▶ 提供テキスト
▬▬▬▬▬▬
データベース「世界と日本」(代表:田中明彦)
日本政治・国際関係データベース
政策研究大学院大学・東京大学東洋文化研究所

[文書名] エリツィン大統領訪日における「東京宣言」,「経済宣言」,日本国とロシア連邦との間の貿易経済及び科学技術の分野における関係の今後の展望に関する宣言

[場所] 東京
[年月日] 1993年10月13日
[出典] 外交青書37号,222−224頁.
[備考] 仮訳
[全文]

日本国政府及びロシア連邦政府は,民主主義の強化,市場経済への移行及び法と正義の原則に基づく外交への転換に向けた改革に努力するとのロシア連邦の決意に留意し,両国が有する協力の巨大な潜在性を考慮しつつ,次のとおり貿易経済分野における両国関係を,平等互恵の原則に基づいて,両国関係全般を均衡をとりつつ拡大するとの考え方の下で,将来にわたり発展させることを志向する旨表明する。

1 日本国政府及びロシア連邦政府は,国際社会における相互依存関係が深まっている状況の下で,ロシア連邦における改革の推進は,ロシア連邦の諸民族のみならず,世界全体にとり極めて重要な意義を有すること,ロシア連邦における改革の成功と同国の世界経済体制への統合は,国際社会の冷戦構造から新たな国際秩序への移行を確保するために重要な要因であること,また,ロシア連邦の改革に対する支持と実際的な支援は,形成されつつある新たな国際秩序の重要な構成部分であることを確認した。
▬▬▬▬▬▬
▶ 提供データ
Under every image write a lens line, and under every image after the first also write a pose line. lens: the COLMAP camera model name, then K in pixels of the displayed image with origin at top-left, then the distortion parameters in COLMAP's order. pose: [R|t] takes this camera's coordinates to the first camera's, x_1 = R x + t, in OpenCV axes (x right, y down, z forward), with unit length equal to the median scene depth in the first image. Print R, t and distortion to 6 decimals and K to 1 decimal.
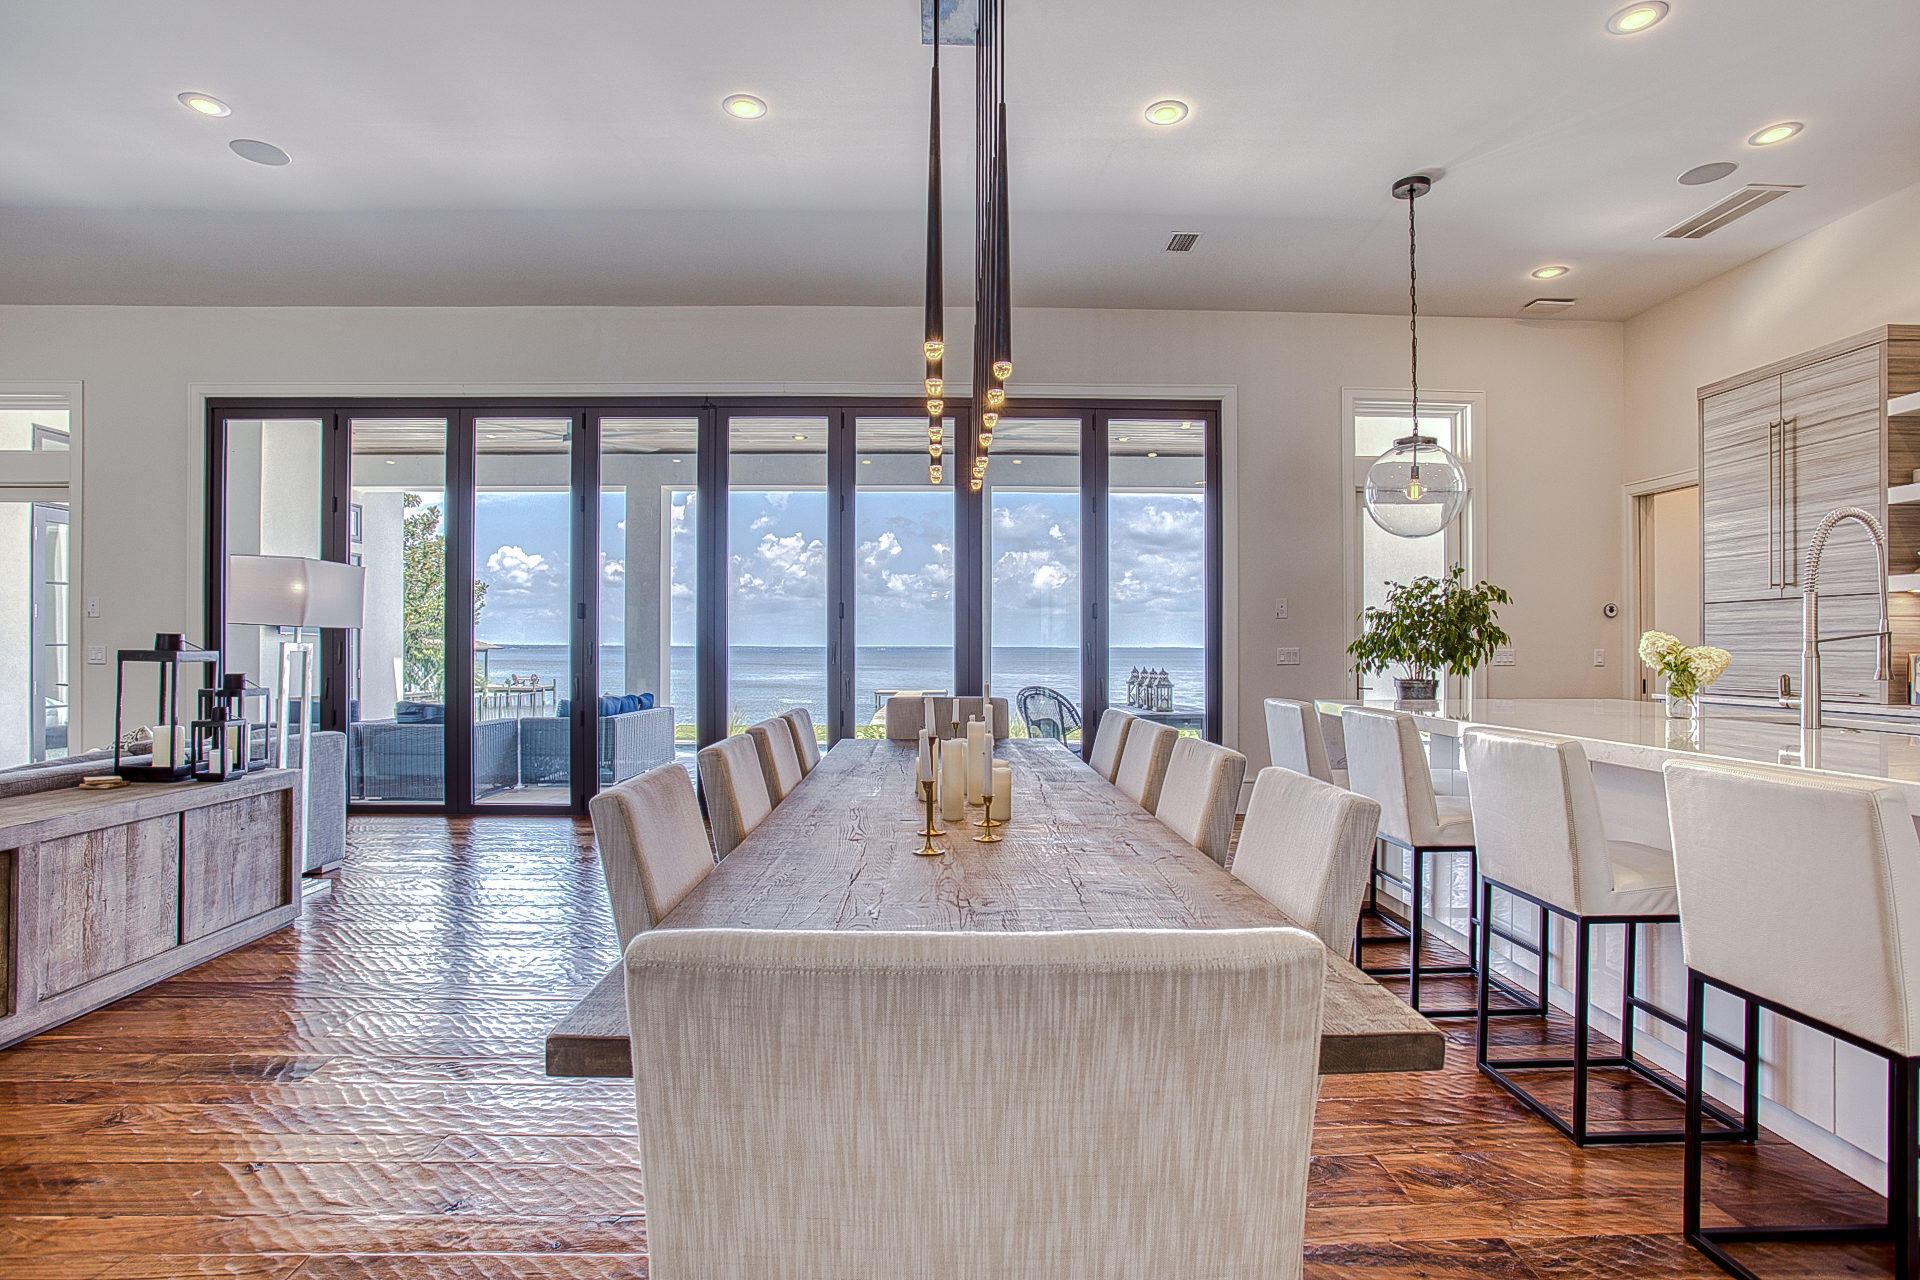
lens RADIAL K [[1026.2, 0, 960.0], [0, 1026.2, 640.0], [0, 0, 1]] dist [-0.076129, 0.048668]
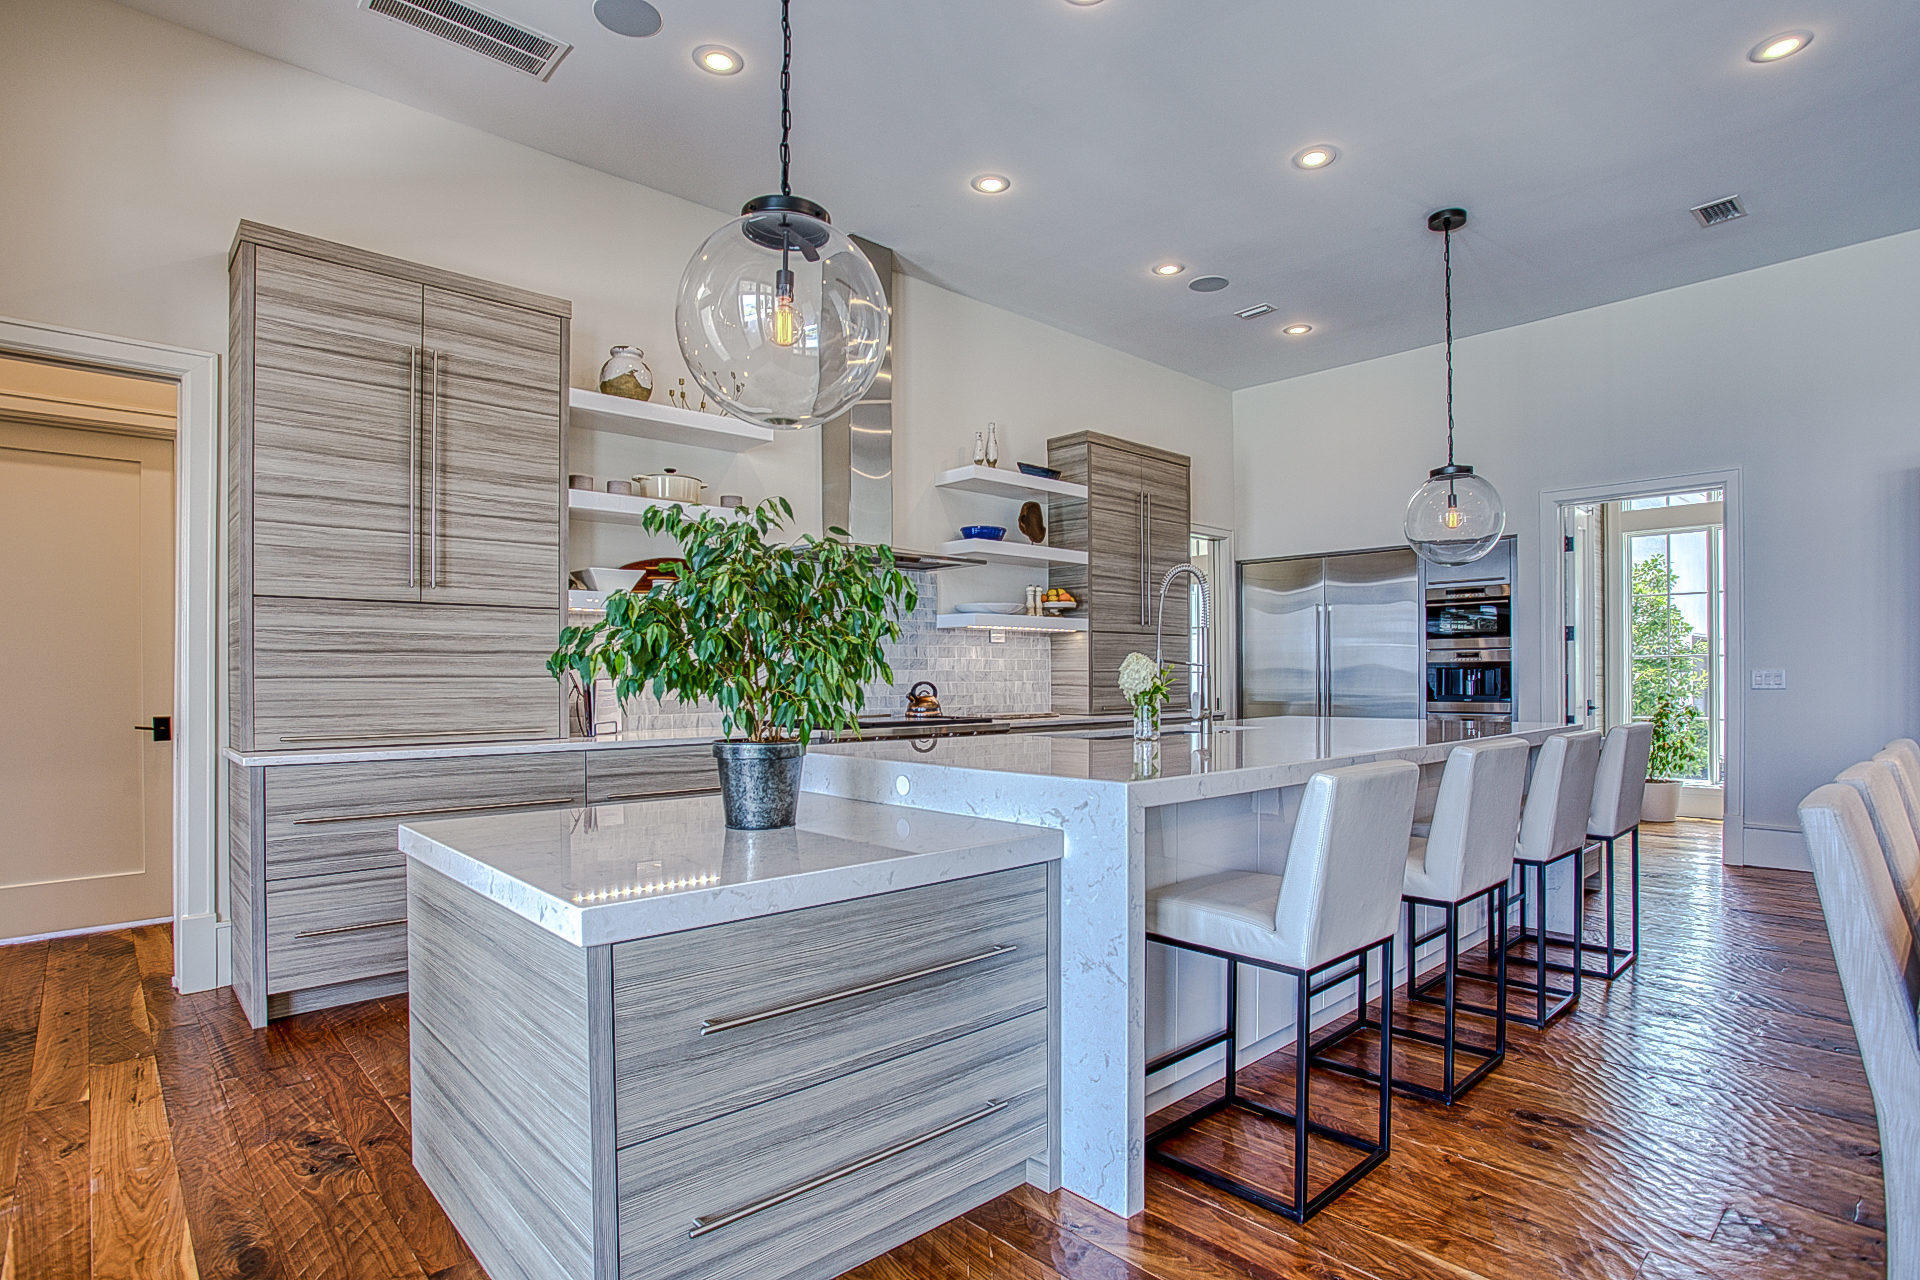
lens RADIAL K [[953.1, 0, 956.0], [0, 953.1, 649.5], [0, 0, 1]] dist [-0.064636, 0.027275]
pose [[-0.664435, -0.001609, 0.747344, 0.081518], [-0.017766, 0.999749, -0.013643, -0.006097], [-0.747135, -0.022342, -0.664297, 1.171053]]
▬▬▬▬▬▬
▶ 課題の指示
上に掲げた日露の貿易経済関係に関する宣言を、第1項の後から書き継いでください。

▶ 課題の解答
2 日本国政府及びロシア連邦政府は,市場経済への移行を目指すロシア連邦の努力に対する支援に当たって,戦後の日本国の経済発展の経験が有効となり得ることにつき,共通の理解を有する。日本国政府は,マクロ経済政策及び財政・金融制度並びに産業構造の改革,中小企業の育成をはじめとする諸分野におけるかかる経験を,ロシア連邦と分かち合う用意がある旨を確認する。

3 以上の基本認識を踏まえ,日本国政府及びロシア連邦政府は,以下の分野において両国が従来より行ってきた協力を肯定的に評価するとともに,これまでに達成された成果を踏まえ,ロシア連邦における改革の進展に応じ,貿易経済分野における両国関係が発展する可能性が増大することに留意して,両国関係全般を均衡をとりつつ拡大させるとの考え方の下で,これらの分野における将来にわたる協力を一層発展させるため今後とも努力していくことに同意する。

 −燃料・エネルギー

 −鉄鋼及び非鉄,木材,木材加工,紙パルプ等

 −運輸及び通信

 −銀行制度

 −原子力発電所の安全性確保

 −軍民転換

 −宇宙空間の平和利用

 −環境保護

 −農業・漁業

 −保健・医療

 −人材の養成

4 日本国政府及びロシア連邦政府は,両国間の貿易・経済関係の実態を踏まえて,このような関係の円滑化のため環境整備を行うことが重要であることについて意見の一致を見た。

5 日本国政府及びロシア連邦政府は,出来る限り幅広い経済情報の交換の促進が両国の利益に応えるものであることを確認する。

6 日本国政府及びロシア連邦政府は,北西太平洋の生物資源の保存と合理的利用に関し協力する意向を確認するとともに,互恵の基礎の上に,両国の企業,団体等の間の漁業の分野における協力の発展が重要であることについて認識を共有する。双方は,このような協力を,一層発展させるためには,建設的な協議の継続が必要であることについて意見の一致を見た。

7 日本国政府及びロシア連邦政府は,科学技術分野における協力が両国間の交流において重要な地位を占めていることに鑑み,それぞれの関係法令に従い基礎及び応用研究分野で,その成果が経済,産業面で導入されることも考慮しつつ,将来にわたり協力を発展させる意向である。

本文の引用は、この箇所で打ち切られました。